What the exercise asks >> Gather each line containing the string "Raciborzu" from these entries.

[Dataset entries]
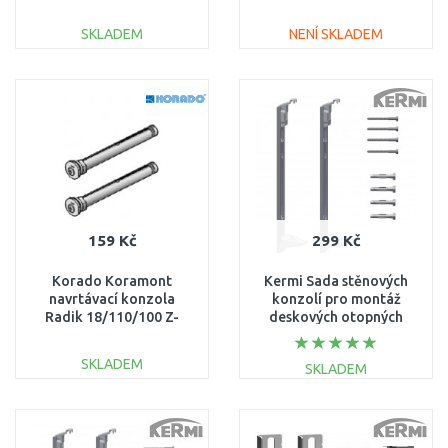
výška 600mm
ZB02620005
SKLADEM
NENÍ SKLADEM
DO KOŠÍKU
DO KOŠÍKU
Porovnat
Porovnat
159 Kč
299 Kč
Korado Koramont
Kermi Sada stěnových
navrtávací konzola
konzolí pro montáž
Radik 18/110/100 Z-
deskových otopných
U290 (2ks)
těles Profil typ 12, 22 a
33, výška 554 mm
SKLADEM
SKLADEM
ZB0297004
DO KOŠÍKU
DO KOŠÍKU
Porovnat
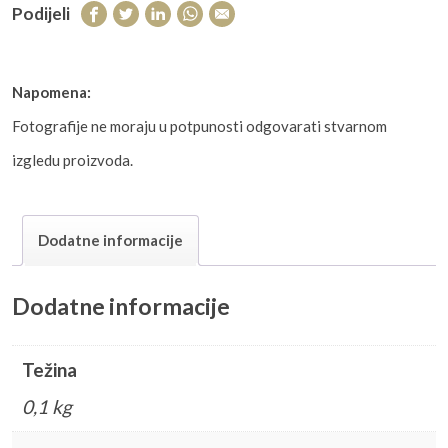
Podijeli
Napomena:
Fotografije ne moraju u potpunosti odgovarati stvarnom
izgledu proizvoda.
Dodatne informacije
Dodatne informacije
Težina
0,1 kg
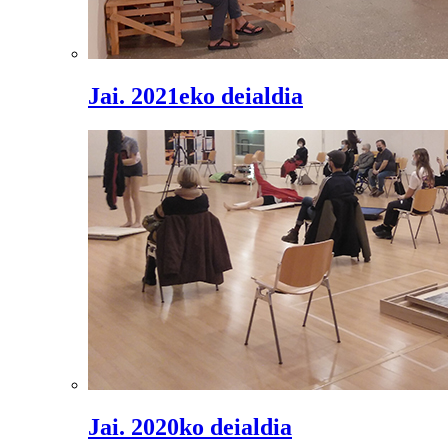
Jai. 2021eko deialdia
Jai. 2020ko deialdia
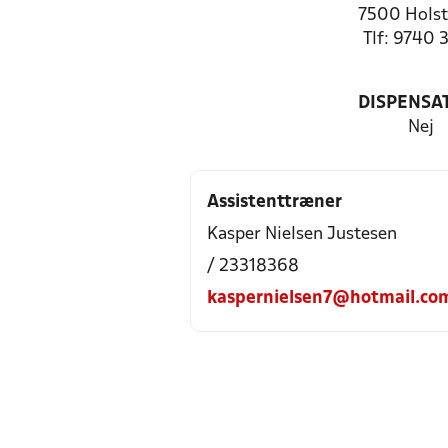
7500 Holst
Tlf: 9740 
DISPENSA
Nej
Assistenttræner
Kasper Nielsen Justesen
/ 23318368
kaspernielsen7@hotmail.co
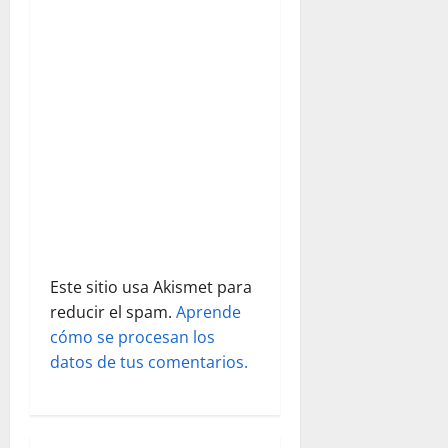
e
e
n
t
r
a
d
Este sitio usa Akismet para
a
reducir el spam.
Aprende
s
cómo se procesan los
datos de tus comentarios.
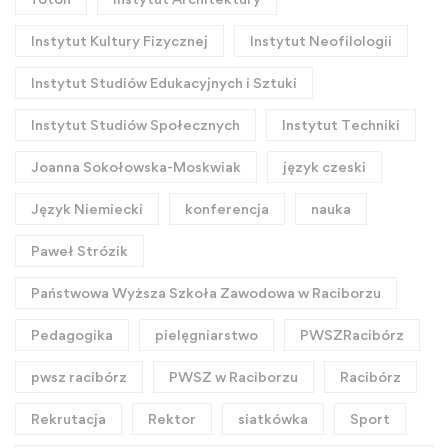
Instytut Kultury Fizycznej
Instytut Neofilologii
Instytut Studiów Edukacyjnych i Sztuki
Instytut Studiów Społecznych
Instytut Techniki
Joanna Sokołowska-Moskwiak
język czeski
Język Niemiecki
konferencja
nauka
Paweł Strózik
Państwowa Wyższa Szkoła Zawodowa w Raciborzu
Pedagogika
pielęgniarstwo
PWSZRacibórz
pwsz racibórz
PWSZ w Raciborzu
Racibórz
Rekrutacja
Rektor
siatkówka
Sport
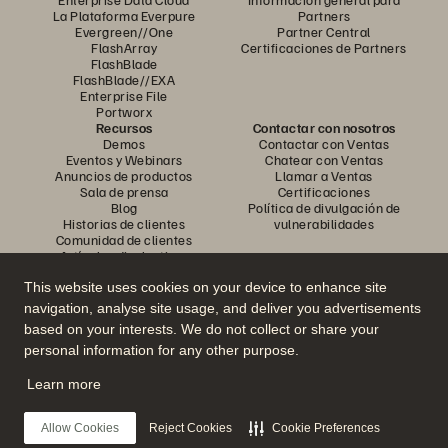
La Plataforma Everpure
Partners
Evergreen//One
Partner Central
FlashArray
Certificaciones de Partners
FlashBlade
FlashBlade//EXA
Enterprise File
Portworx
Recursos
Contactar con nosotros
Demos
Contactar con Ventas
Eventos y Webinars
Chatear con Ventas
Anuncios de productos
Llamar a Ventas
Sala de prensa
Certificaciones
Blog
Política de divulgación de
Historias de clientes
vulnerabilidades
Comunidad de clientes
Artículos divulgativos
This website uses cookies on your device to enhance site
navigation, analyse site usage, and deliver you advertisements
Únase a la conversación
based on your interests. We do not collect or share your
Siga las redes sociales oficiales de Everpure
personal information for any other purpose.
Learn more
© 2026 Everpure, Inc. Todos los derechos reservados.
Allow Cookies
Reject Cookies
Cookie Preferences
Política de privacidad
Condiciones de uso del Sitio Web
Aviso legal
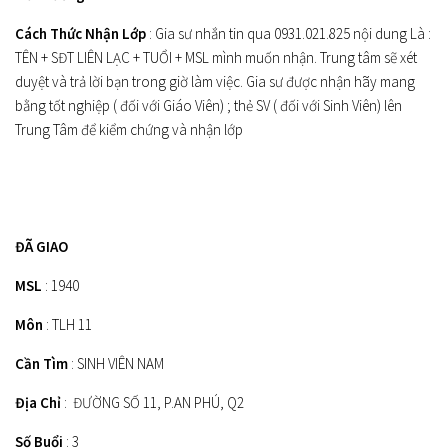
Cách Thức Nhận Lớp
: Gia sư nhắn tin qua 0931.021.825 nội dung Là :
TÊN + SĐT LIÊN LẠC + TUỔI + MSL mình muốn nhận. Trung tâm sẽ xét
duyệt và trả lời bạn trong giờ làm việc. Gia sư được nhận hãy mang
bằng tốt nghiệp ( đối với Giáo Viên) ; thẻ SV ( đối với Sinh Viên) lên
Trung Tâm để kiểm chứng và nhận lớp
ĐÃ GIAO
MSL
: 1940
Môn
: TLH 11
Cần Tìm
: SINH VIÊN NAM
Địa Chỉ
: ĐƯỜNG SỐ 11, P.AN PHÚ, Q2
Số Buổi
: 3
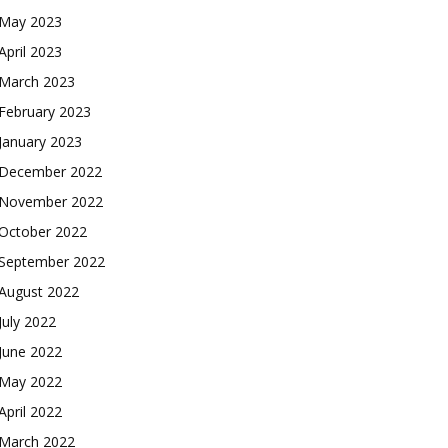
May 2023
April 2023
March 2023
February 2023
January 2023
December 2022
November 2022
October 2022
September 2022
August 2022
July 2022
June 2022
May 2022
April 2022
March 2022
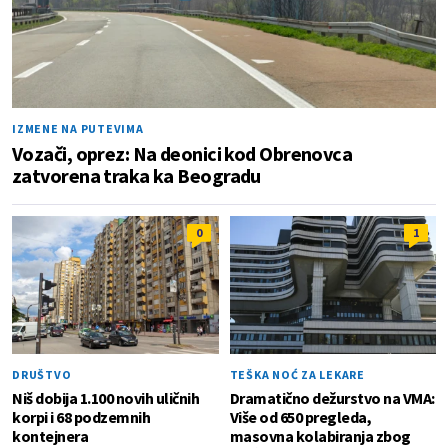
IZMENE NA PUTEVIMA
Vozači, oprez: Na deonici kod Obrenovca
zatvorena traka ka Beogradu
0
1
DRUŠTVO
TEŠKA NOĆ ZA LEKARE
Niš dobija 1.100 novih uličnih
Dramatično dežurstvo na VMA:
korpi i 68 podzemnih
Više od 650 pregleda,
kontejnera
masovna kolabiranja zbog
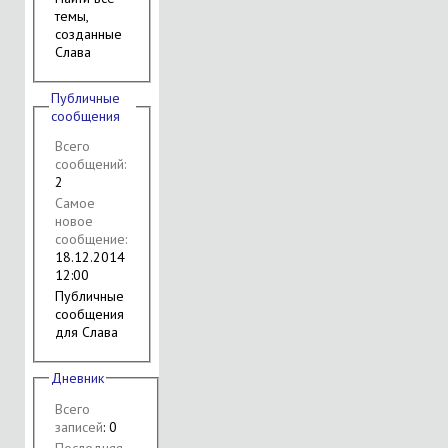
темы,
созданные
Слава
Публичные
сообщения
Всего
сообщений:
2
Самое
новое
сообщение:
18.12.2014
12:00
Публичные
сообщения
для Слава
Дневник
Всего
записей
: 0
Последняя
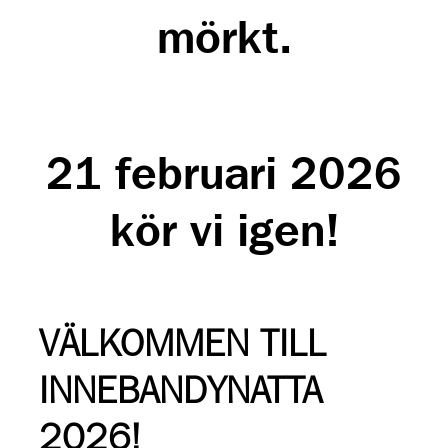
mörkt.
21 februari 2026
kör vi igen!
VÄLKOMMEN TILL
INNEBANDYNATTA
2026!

Solution for this problem >>
Państwowa Wyższa Szkoła Zawodowa w Raciborzu
PWSZ w Raciborzu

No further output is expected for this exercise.